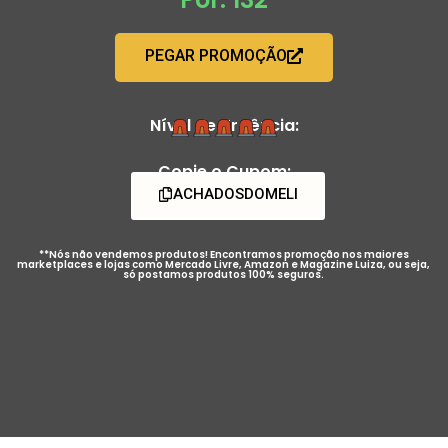
PEGAR PROMOÇÃO
Nível de Urgência:
Copie o Cupom:
ACHADOSDOMELI
**Nós não vendemos produtos! Encontramos promoção nos maiores
marketplaces e lojas como Mercado Livre, Amazon e Magazine Luiza, ou seja,
só postamos produtos 100% seguros.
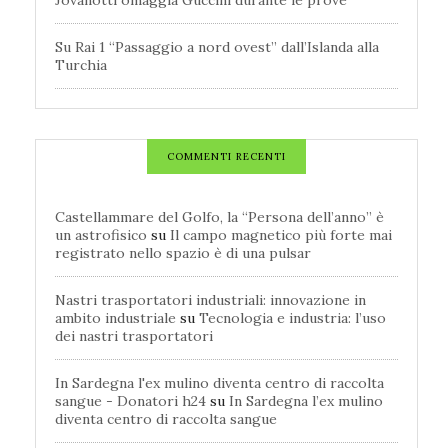
Jovanotti omaggia Guccini durante le prove
Su Rai 1 “Passaggio a nord ovest” dall’Islanda alla
Turchia
COMMENTI RECENTI
Castellammare del Golfo, la “Persona dell’anno” è
un astrofisico
su
Il campo magnetico più forte mai
registrato nello spazio è di una pulsar
Nastri trasportatori industriali: innovazione in
ambito industriale
su
Tecnologia e industria: l’uso
dei nastri trasportatori
In Sardegna l'ex mulino diventa centro di raccolta
sangue - Donatori h24
su
In Sardegna l’ex mulino
diventa centro di raccolta sangue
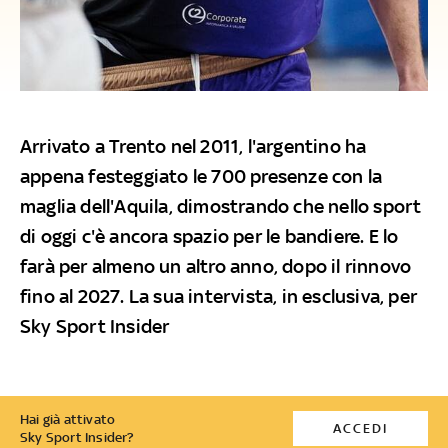
Arrivato a Trento nel 2011, l'argentino ha
appena festeggiato le 700 presenze con la
maglia dell'Aquila, dimostrando che nello sport
di oggi c'è ancora spazio per le bandiere. E lo
farà per almeno un altro anno, dopo il rinnovo
fino al 2027. La sua intervista, in esclusiva, per
Sky Sport Insider
Hai già attivato
ACCEDI
Sky Sport Insider?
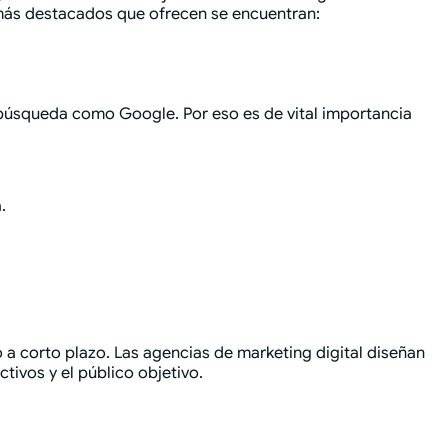
os más destacados que ofrecen se encuentran:
búsqueda como Google. Por eso es de vital importancia
.
o a corto plazo. Las agencias de marketing digital diseñan
tivos y el público objetivo.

──────────

Write out the records above in full and exactly, with no pictures.

PEGAR PROMOÇÃO
Nível de Urgência:
Copie o Cupom:
ACHADOSDOMELI
**Nós não vendemos produtos! Encontramos promoção nos maiores
marketplaces e lojas como Mercado Livre, Amazon e Magazine Luiza, ou seja,
só postamos produtos 100% seguros.
Jovanotti omaggia Guccini durante le prove
Su Rai 1 “Passaggio a nord ovest” dall’Islanda alla
Turchia
COMMENTI RECENTI
Castellammare del Golfo, la “Persona dell’anno” è
un astrofisico
su
Il campo magnetico più forte mai
registrato nello spazio è di una pulsar
Nastri trasportatori industriali: innovazione in
ambito industriale
su
Tecnologia e industria: l’uso
dei nastri trasportatori
In Sardegna l'ex mulino diventa centro di raccolta
sangue - Donatori h24
su
In Sardegna l’ex mulino
diventa centro di raccolta sangue
Arrivato a Trento nel 2011, l'argentino ha
appena festeggiato le 700 presenze con la
maglia dell'Aquila, dimostrando che nello sport
di oggi c'è ancora spazio per le bandiere. E lo
farà per almeno un altro anno, dopo il rinnovo
fino al 2027. La sua intervista, in esclusiva, per
Sky Sport Insider
Hai già attivato
ACCEDI
Sky Sport Insider?
os más destacados que ofrecen se encuentran:
búsqueda como Google. Por eso es de vital importancia
.
o a corto plazo. Las agencias de marketing digital diseñan
tivos y el público objetivo.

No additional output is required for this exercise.